Some of my concerns were like those of Isabelle (who chose not to use her last name), an Ottawa patient whose choice to go flat was supported by her health team. “I made the choice to have prophylactic mastectomies because I have a high risk of developing breast cancer, and I watched my mother die from it,” she told me. “That part of the choice was easy. What I had not really considered was the reconstruction.” In debating a post-mastectomy plan, she said, “I didn’t want to do anything that would require a long recovery, multiple surgeries, time away from the sports and activities I love … Going flat meant that I would not take any additional risks with my health.”
Isabelle echoed a common theme among women who go flat: a sense of wanting to move on with life. “I don’t feel like I am losing my femininity, that I will look like less of a woman,” she said. “My breasts fed my two babies … Now I want to be around for those babies for as long as I can.”
As the going flat movement gains strength from new media portrayals (what Bowles calls “the visibility piece”), will plastic surgeons also give more visibility to the flat option?
Bowles thinks so, noting the Oncoplastic Breast Consortium’s recent amendment to include optimal flat closure in its mission statement. The Canadian Cancer Society also now lists “Choosing to Stay Flat” on its website.

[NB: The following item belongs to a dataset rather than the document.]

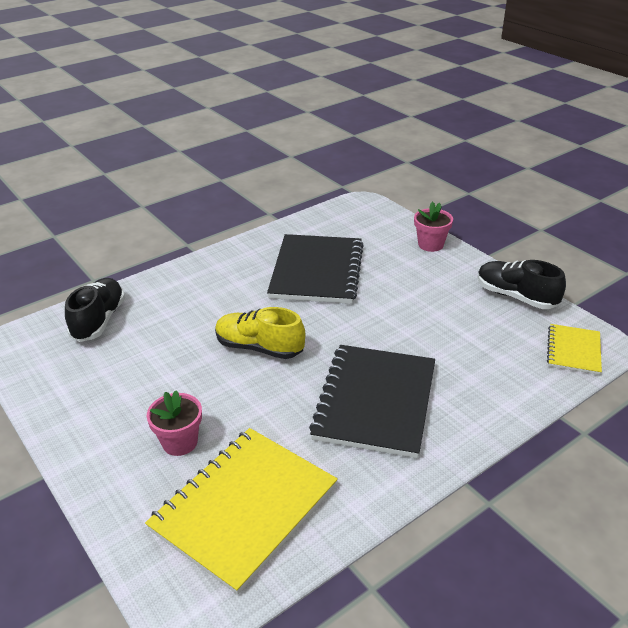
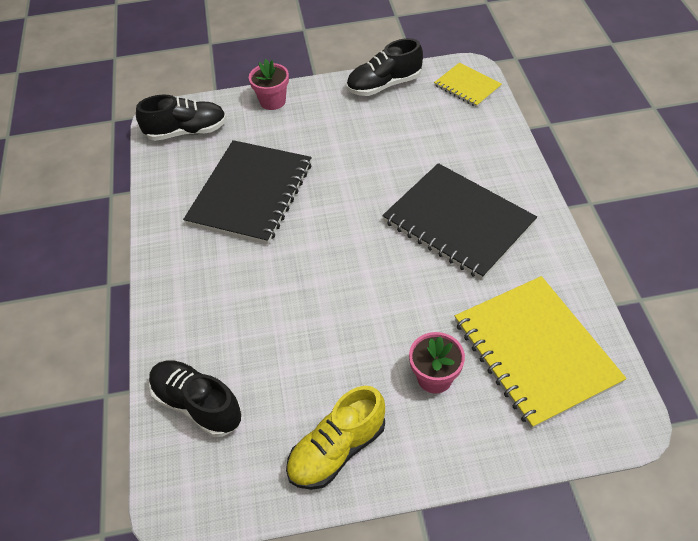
camera: 60 degrees left, 15 degrees up
yellow shoe [215,307,305,359] -> yellow shoe moved to [286,386,385,490]
black notebook [267,234,364,304] -> black notebook turned 75 degrees clockwise [183,140,312,244]
none -> black shoe [136,95,227,141]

Bowles cites practitioner education initiatives as well as a growing discussion in the U.S. insurance industry. As she points out, plastic surgery is a competitive environment, too. Not Putting on A Shirt now has more than 200 surgeons globally listed on its Flat Friendly Surgeon Directory (three are Canadian).
Flat fashion is also getting a toehold in the marketplace. Lingerie companies La Vie en Rose and Victoria’s Secret have launched modular mastectomy bras (the latter designed by Stella McCartney). AnaOno is a line of bras specifically for flat enclosures. Its website reads: “Surgery, no surgery, asymmetry, scarring or discomfort, we support you with comfortable and beautiful options.”
This decision isn’t about fighting cancer; it’s about healing from the fight.
With all the aspects of cancer we don’t have control over, the aesthetic decisions carry an extra weight; they’re personal, yet they also have cultural meaning. As Belzile wrote: “My vision is that the more we speak out about our realities and our fights, the more it’ll change the culture and society … I see a way for getting visible to each other and to others and get validated for who we are. I see a future where women are respected and taken as the only person competent on what’s best for her.”
Back in the waiting room, my mind travels to my visit a year ago, waiting to go down the hall for surgery. X-rays of my tumours would be taken in surgery that day and sent to me later via a secure hospital server. I opened the images late one night and was struck by their appearance, like variegated blossoms in white and black – excised and sampled for cells to see if they got it all. They tried to get it all. We tried, all summer, fall and winter. Did we? I wonder: Did we get it all?
I open my eyes and look around the room. Every face tells a story and everyone here is waiting for some kind of news. Here, our breasts are imaged, mapped and ultrasounded, pressed in the mammogram machine, deconstructed in biopsy. We sit patiently, hold our breath; we bleed, blink back tears. Then at the end of the appointment, we take the elevator down and step back into everyone else’s world to find our way. To reconstruct, resurrect or rediscover who we are.